# What you need to do
Two lines below mark the span: the one containing "Field of view (horizontal): 66.7°." and the one containing "- small electronic assembly [101,194,156,221]". Set down both, plus every line between, exactly as they stand, and nothing else.

# Records shown
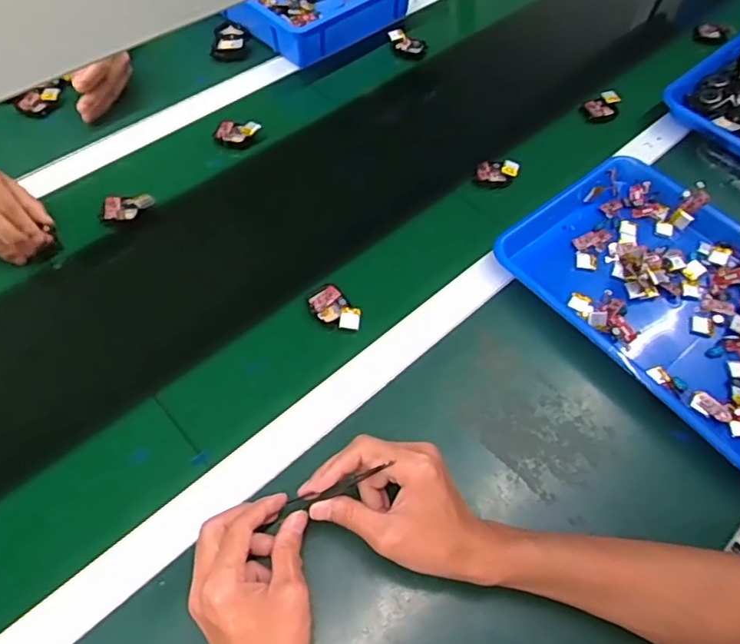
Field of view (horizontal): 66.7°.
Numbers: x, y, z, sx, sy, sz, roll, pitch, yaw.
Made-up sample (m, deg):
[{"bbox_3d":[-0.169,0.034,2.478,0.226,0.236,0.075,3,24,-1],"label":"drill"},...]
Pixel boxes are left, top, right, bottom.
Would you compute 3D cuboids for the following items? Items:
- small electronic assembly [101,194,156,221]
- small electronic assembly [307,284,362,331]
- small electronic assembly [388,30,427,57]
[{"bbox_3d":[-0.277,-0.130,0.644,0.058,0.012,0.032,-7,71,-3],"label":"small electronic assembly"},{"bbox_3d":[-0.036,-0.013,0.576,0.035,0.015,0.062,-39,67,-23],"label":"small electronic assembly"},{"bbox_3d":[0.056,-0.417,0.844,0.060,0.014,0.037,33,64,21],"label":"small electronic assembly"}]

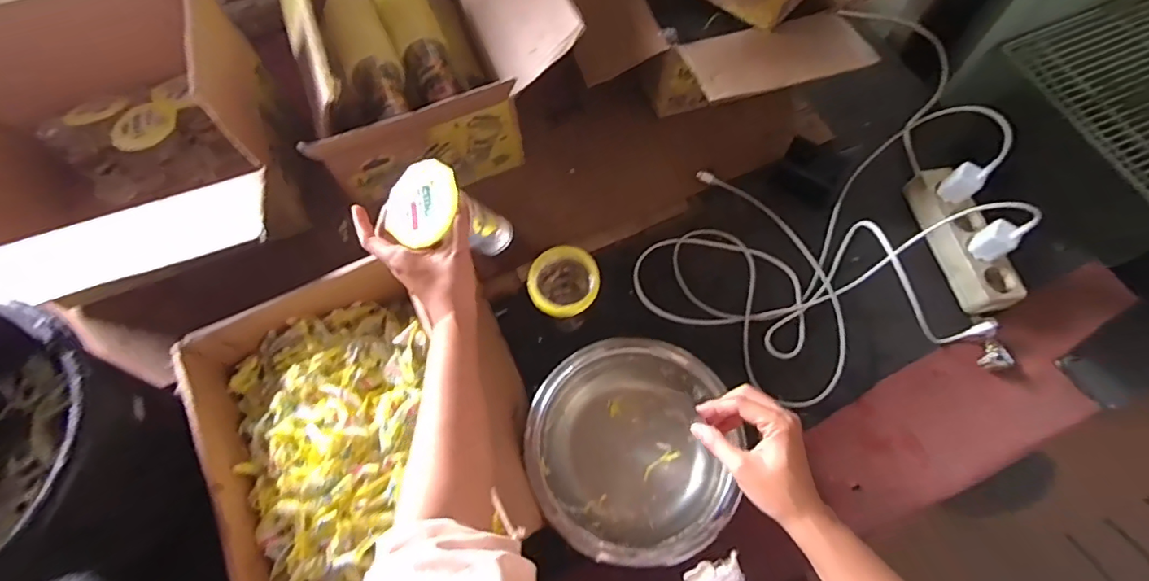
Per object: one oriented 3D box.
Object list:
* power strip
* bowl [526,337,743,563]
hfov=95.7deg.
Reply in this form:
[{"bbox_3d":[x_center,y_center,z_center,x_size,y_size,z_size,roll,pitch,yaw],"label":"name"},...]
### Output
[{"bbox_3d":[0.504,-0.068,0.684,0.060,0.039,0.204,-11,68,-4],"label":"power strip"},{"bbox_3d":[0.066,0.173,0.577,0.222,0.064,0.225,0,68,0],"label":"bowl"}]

==

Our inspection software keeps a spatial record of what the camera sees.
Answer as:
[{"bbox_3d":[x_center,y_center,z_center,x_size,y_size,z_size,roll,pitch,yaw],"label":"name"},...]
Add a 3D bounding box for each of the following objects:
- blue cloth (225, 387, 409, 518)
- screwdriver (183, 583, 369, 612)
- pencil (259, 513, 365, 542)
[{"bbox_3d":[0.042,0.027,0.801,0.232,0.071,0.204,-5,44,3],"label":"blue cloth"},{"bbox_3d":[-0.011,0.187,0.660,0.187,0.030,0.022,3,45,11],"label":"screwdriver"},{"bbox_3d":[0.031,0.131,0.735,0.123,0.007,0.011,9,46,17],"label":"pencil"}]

# Result of the task
Field of view (horizontal): 66.7°.
Numbers: x, y, z, sx, sy, sz, roll, pitch, yaw.
Made-up sample (m, deg):
[{"bbox_3d":[-0.169,0.034,2.478,0.226,0.236,0.075,3,24,-1],"label":"drill"},...]
Pixel boxes are left, top, right, bottom.
Would you compute 3D cuboids for the following items? Items:
- small electronic assembly [101,194,156,221]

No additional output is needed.